**ASSIGNMENT:** With the images left out, print every entry that follows exactly.
[RAW DATA]
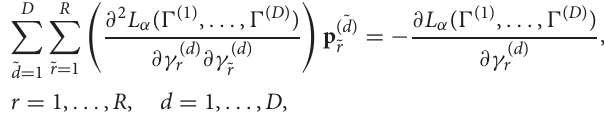
FIGURE 6 | Replacing the term separable expansion is sufficient to get a an approximation that is capable of capturing the global features of Equation (20). We used 8,000 random function samples for our training set. The fits were obtained with a B-spline basis comprising of a uniformly distributed knot set and M between the true function (Equation 19) and the obtained approximation using (Equation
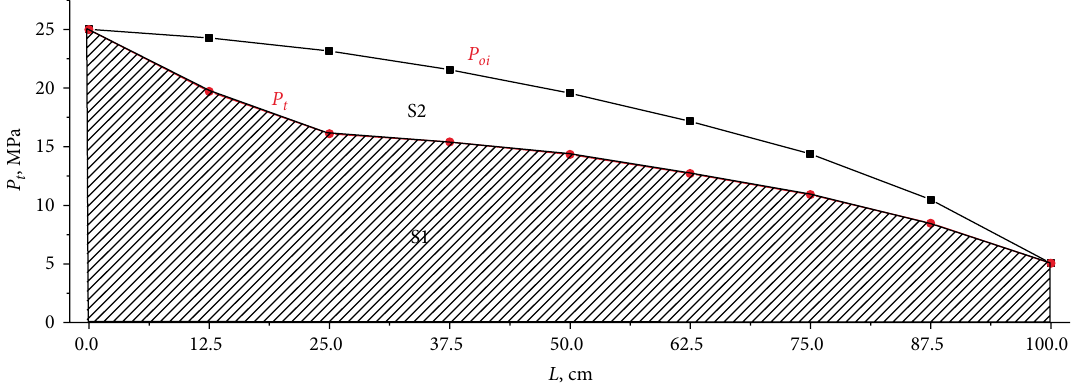
Figure 20: The energy supplement efficiency of water, CO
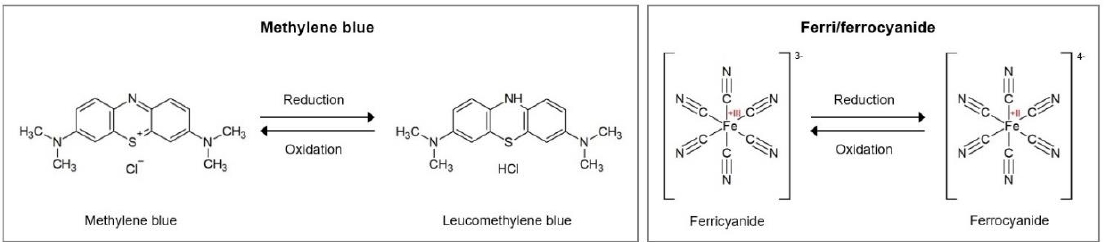
Figure 1. Reduction and oxidation of methylene blue and ferri/ferrocyanide as soluble redox mediators, figures based on the research paper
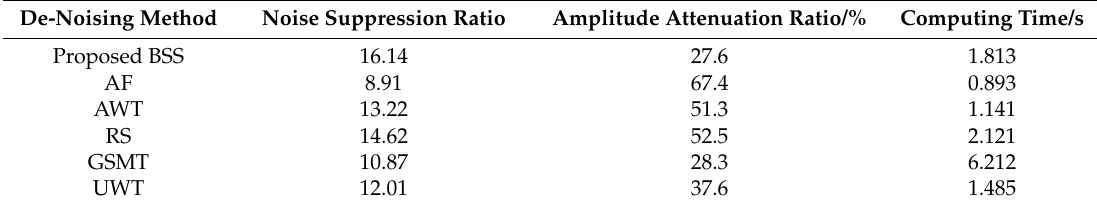
Table 4. De-noising performance evaluation results in field test.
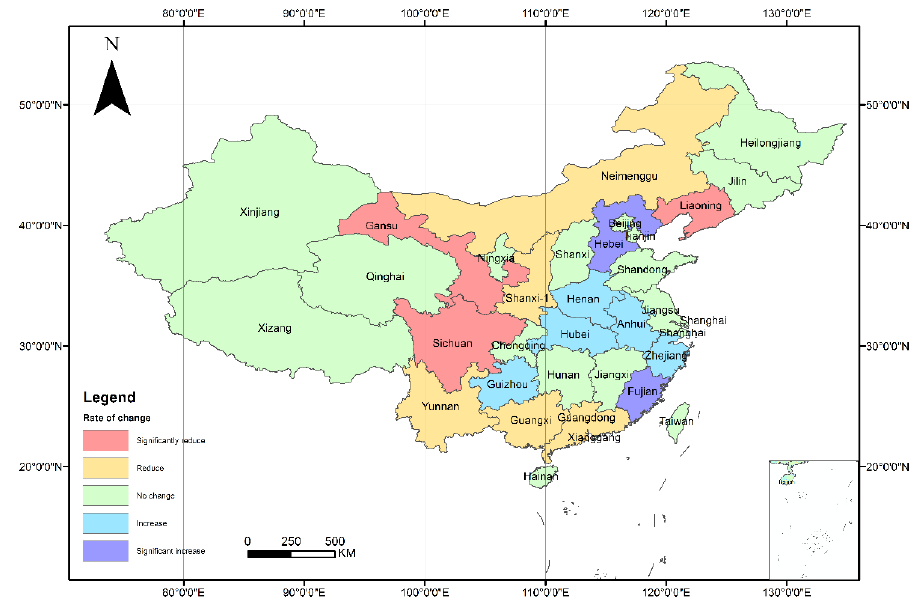
Figure 5. Changing rate of death toll of each province in 2016 compared with the 5-YA.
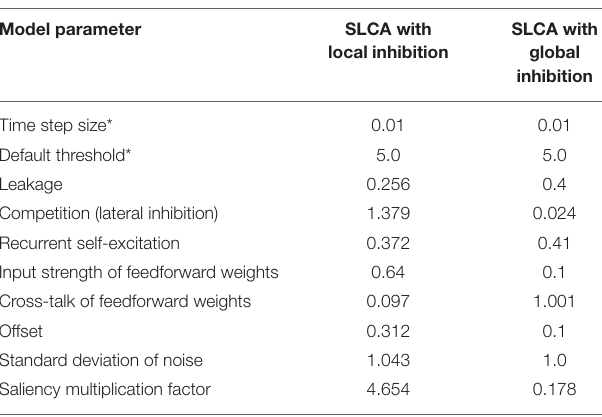
TABLE 2 | Best parameters found via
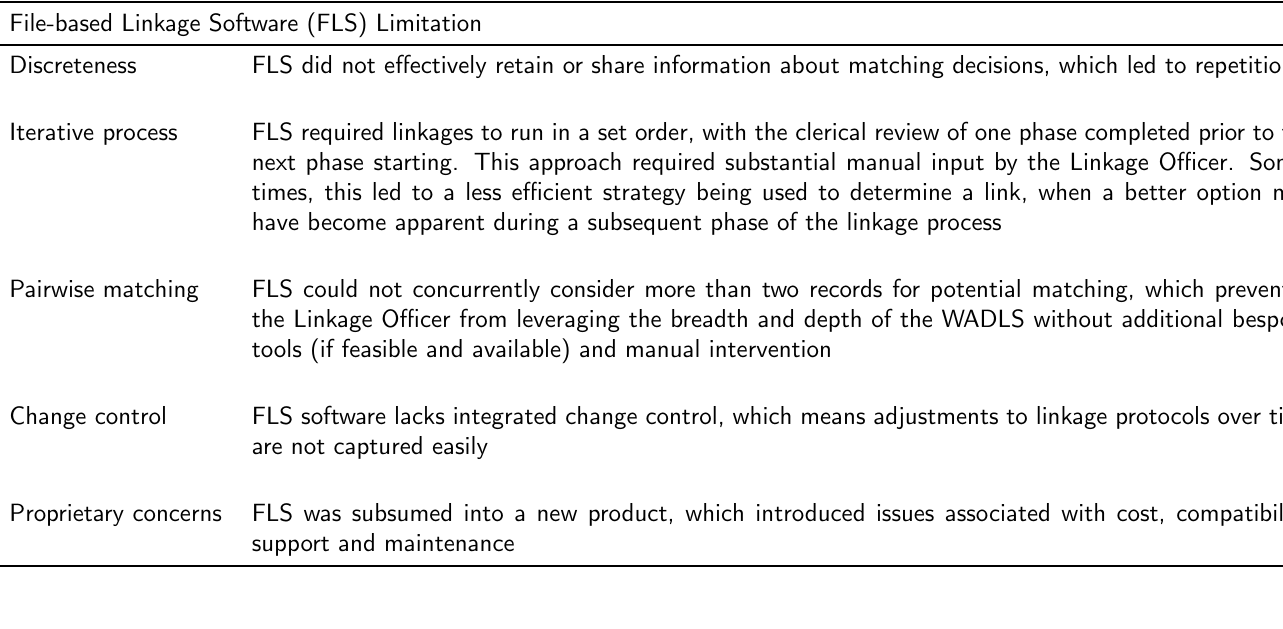
Table 1: Limitations of the File-based Linkage Software (FLS) previously used by the Data Linkage Branch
[/RAW DATA]
**SOLUTION TO THE EXERCISE:**
FIGURE 6 | Replacing the term separable expansion is sufficient to get a an approximation that is capable of capturing the global features of Equation (20). We used 8,000 random function samples for our training set. The fits were obtained with a B-spline basis comprising of a uniformly distributed knot set and M between the true function (Equation 19) and the obtained approximation using (Equation
Figure 20: The energy supplement efficiency of water, CO
Figure 1. Reduction and oxidation of methylene blue and ferri/ferrocyanide as soluble redox mediators, figures based on the research paper
Table 4. De-noising performance evaluation results in field test.
Figure 5. Changing rate of death toll of each province in 2016 compared with the 5-YA.
TABLE 2 | Best parameters found via
Table 1: Limitations of the File-based Linkage Software (FLS) previously used by the Data Linkage Branch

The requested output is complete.